Thinking about wine disruption

Sunday, 29. April 2018 - 14:15

Display stand at Verona 2018

A couple of weeks ago, I did what I always do at this time of the year: give a brief talk to the students of the WSET Business & Consumer Knowledge (BACK) course, a form of three-day boot camp for young, high-flying industry employees. My role is to challenge them, to get them thinking, and ideally to boost their appreciation of the fact that they really are part of the future of wine; the people who can help to choose the shape it will take.

I change the presentation every year, but inevitably a certain amount of futurism is a constant. This time, I kicked off by telling the attendees how I had come to be in the wine world – basically as a result of an accident involving my parents. They had planned to develop a large empty country house into apartments but lacked the funds to do so. Distant cousins who did have the cash preferred the idea of converting it into a hotel – but dropped out after six month when it wasn’t making enough money. (Their background was in retail, where the potential of a shop is often judged within weeks of it opening.) My parents, who had zero experience of running hotels and restaurants had to acquire new and unfamiliar skills. And I, as their only son, almost inevitably got sucked into the process. After failing in other departments, I ended up in the cellar, and the rest is, as they say, history. But every time I meet a lawyer or a doctor or a chiropodist who knows nothing about wine, I remind myself that, if the cards had fallen differently, I might have been wearing their shoes, and they mine.

So, if I had gone on being a hotelier what would be bothering me now? In Britain, the obvious answer might be the impact of Brexit. (Staff? Food costs? Corporate clients?) But globally, forward-thinking members of the hospitality industry are concerned with much bigger, more existential issues, such as the way Airbnb might affect them. Accor, one of the world’s biggest and most successful hotel companies has taken an if-you-can’t-beat-them-join-them approach to the situation by launching its own onefinestay operation.

US restaurants are similarly pondering the effect startups like UberEats – by far the most profitable part of the urban transport disruptor – and its rival meal delivery firm GrubHub are having on their businesses. UberEats turned over nearly over $4bn last year, matching GrubHub’s 2016 revenues. Fully ten percent of the company’s revenues now come from food delivery.

The restaurateurs are increasingly discovering that once regular customers are crossing their doorways less often – preferring to eat the same meals, but in their own homes. On the one hand, the 30% of the diner’s bill demanded by Uber as its fee may mean that many restaurants are losing money; on the other, canny caterers are considering the economics of having bigger kitchens and fewer tables.

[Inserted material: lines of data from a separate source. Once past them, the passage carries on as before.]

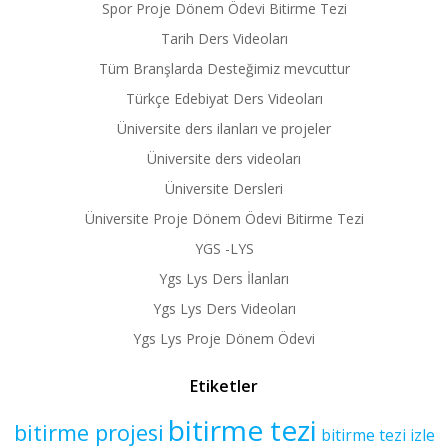
Spor Proje Dönem Ödevi Bitirme Tezi
Tarih Ders Videoları
Tüm Branşlarda Desteğimiz mevcuttur
Türkçe Edebiyat Ders Videoları
Üniversite ders ilanları ve projeler
Üniversite ders videoları
Üniversite Dersleri
Üniversite Proje Dönem Ödevi Bitirme Tezi
YGS -LYS
Ygs Lys Ders İlanları
Ygs Lys Ders Videoları
Ygs Lys Proje Dönem Ödevi
Etiketler
bitirme tezi
bitirme projesi
bitirme tezi izle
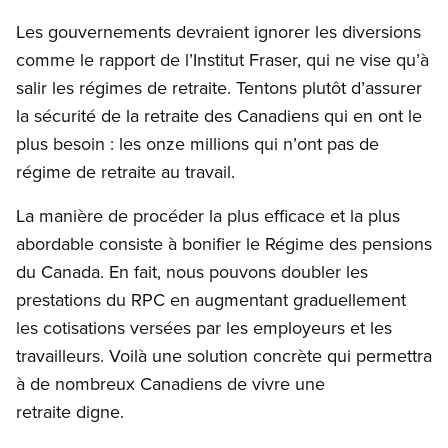
Les gouvernements devraient ignorer les diversions
comme le rapport de l’Institut Fraser, qui ne vise qu’à
salir les régimes de retraite. Tentons plutôt d’assurer
la sécurité de la retraite des Canadiens qui en ont le
plus besoin : les onze millions qui n’ont pas de
régime de retraite au travail.
La manière de procéder la plus efficace et la plus
abordable consiste à bonifier le Régime des pensions
du Canada. En fait, nous pouvons doubler les
prestations du RPC en augmentant graduellement
les cotisations versées par les employeurs et les
travailleurs. Voilà une solution concrète qui permettra
à de nombreux Canadiens de vivre une
retraite digne.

Meawhile, two new car rental businesses called Audi on Demand and BMW Reach Now have been launched by the two German car manufacturers, in response to a world in which owning a car is no longer nearly as much of a priority.

So what, I asked my audience of professionals, ought they to be considering as likely game-changers in their industry over the next couple of decades? How, for example, might logistics be affected by driverless electric vehicles? What are the threats from cannabis-beverages (in which Constellation has already invested) and buzz-providing, ‘alcosynth’, non-alcoholic beverages (one of which is due to be launched this year)? What will be the effect of DNA testing that warns individuals of their risk of getting breast cancer, for example, from drinking even moderate amounts of alcohol?

After concluding my presentation, I returned to my table for a much-needed glass of wine – which turned out to be a good Langhe Nebbiolo in a Bordeaux bottle. And this raised another question. Given that none of us around the table could even approximately guess its price without recourse to the internet, might wine packaging – three basic bottle shapes - and labelling, evolve to give consumers a clearer idea of what they are drinking?

A senior member of the UK wine trade who was a fellow course lecturer openly scoffed. The existing bottle shapes aren’t going to change, he scoffed. They’ve worked well in the past. They work well today and they’ll go on working in the future. I had no way of knowing whether he’d not heard what I’d been saying, or simply thought it all nonsense. In either case, I’d clearly failed to convince him.

And yet, very early in the morning after my talk to the WSET students, I flew to Verona, to Vinitaly where one of the most obvious trends was the adoption of a shorter, retro, more premium-looking style of bottle.

The glass manufacturers’ stands in the Enolitech – equipment and dry goods - hall were full of innovative shapes and colours, while their neighbouring exhibitors showed off clay barrels eggs and qvevris, which I imagine, that short-sighted British Master of Wine would dismiss as a passing fad.